Raíces literarias



Lo más notable para mí, intelectualmente hablando, de estos últimos meses, ha sido mi “redescubrimiento” de la literatura española barroca. Puede parecer triste, o patético, pero he tenido que llegar a los cuarenta para reencontrarme con las letras del Siglo de Oro. Al margen de las típicas lecturas escolares ‒las Coplas de Manrique, El lazarillo, Fuenteovejuna, etc.‒, de las que se suele conservar un recuerdo gris y anodino, y de otras lecturas posteriores, ya en la universidad ‒el Quijote, Gracián y demás‒, era todo un universo literario que tenía muy descuidado. Algo que está ahí, siempre presupuesto, y a lo que, precisamente por eso, no se le da una gran importancia; nunca es una prioridad. Me he pasado largos años volcado en literaturas extranjeras (alemana, inglesa, rusa, francesa) mientras hacía caso omiso de la castellana, de la que tenía una vaga e irreflexiva noción, como de algo menos sugerente, más costumbrista y obsoleto; unas letras aburridas y cualitativamente peores, carentes de la experimentación y el vanguardismo histórico de otras literaturas foráneas. Sí, claro está, reconociendo la grandeza de La celestina o el Quijote, que he tenido siempre a la altura de Shakespeare; pero como si fueran excepciones, oasis de genialidad en mitad de un desierto de indiferencia. Lo demás me daba igual y ni me planteaba leerlo. O, en todo caso, “algún día”, ese algún día que nunca llega; otras obras ‒extranjeras‒ eran más urgentes, formativa y estéticamente más relevantes.

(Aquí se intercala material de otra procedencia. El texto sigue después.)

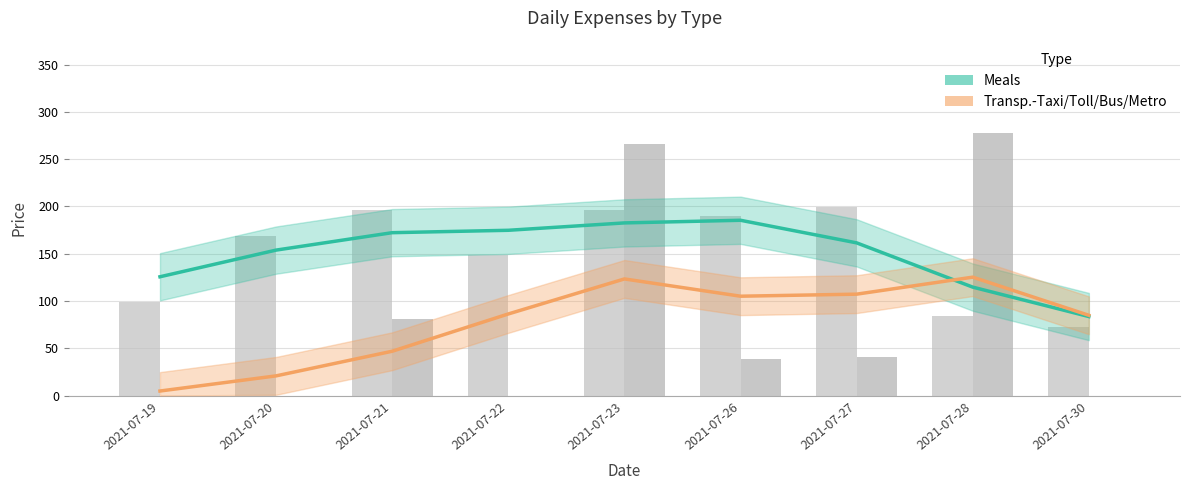

What is the total value across all series at 2021-07-30?

168.4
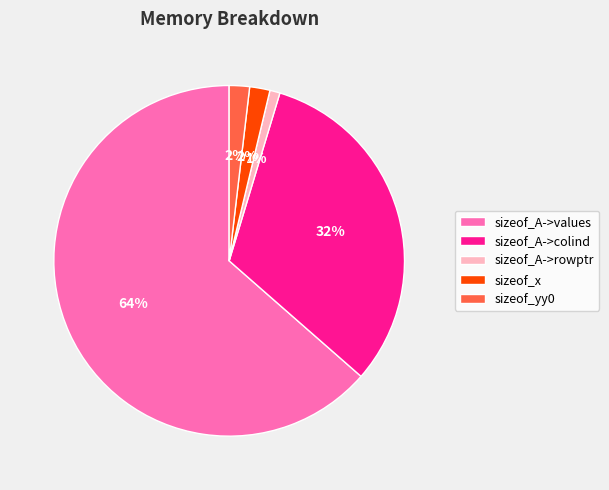

Does sizeof_A->colind account for over 50% of the chart?

No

Y, de repente, siento una especie de llamada ‒que empezó por el arquetipo literario del donjuán, a partir del cual ha venido lo demás‒, me pongo a leer una de esas obras del teatro barroco, y… no puedo parar. Me he olvidado de lo demás, y eso que tenía una cola de lecturas planeada con gran antelación, como siempre. La he interrumpido y estoy devorando con deleite las letras españolas de esa época dorada ‒también a algunos autores del Romanticismo‒. Los leo y compro, y estoy creando la sección de literatura española antes vergonzosamente inexistente en mi biblioteca, aparte de cuatro obras fundamentales. Tirso (o quienquiera que escribiera El burlador), Calderón, Lope, Espronceda, Zorrilla… los veo ahora como cimas literarias, extraordinarios en la forma literaria y en el fondo filosófico; repletos de hallazgos que no andan a la zaga de ningún Goethe o Tolstói. Y no es sólo la grandeza de sus obras, sino algo más, que establece una conexión íntima que no tengo con estos otros ‒la cual supongo que es lo que me ha atraído de tal modo‒: y es que constituyen mi literatura, la de mi lengua; son las raíces del idioma en que pienso y hablo, en que siento y escribo yo mismo. El crisol en el que se formó esta potencia que uso y soy. Y esa conexión, que involucra además una historia y unas tradiciones comunes, todo un pasado sedimentado, no la tengo con otras literaturas. Es el sustrato de la propia literatura que yo hago, el reencuentro con algo en su estado originario y naciente, pletórico de fuerza y plasticidad, del que emanan una capacidad creativa y una frescura desbordantes. Un vientre materno al que regreso.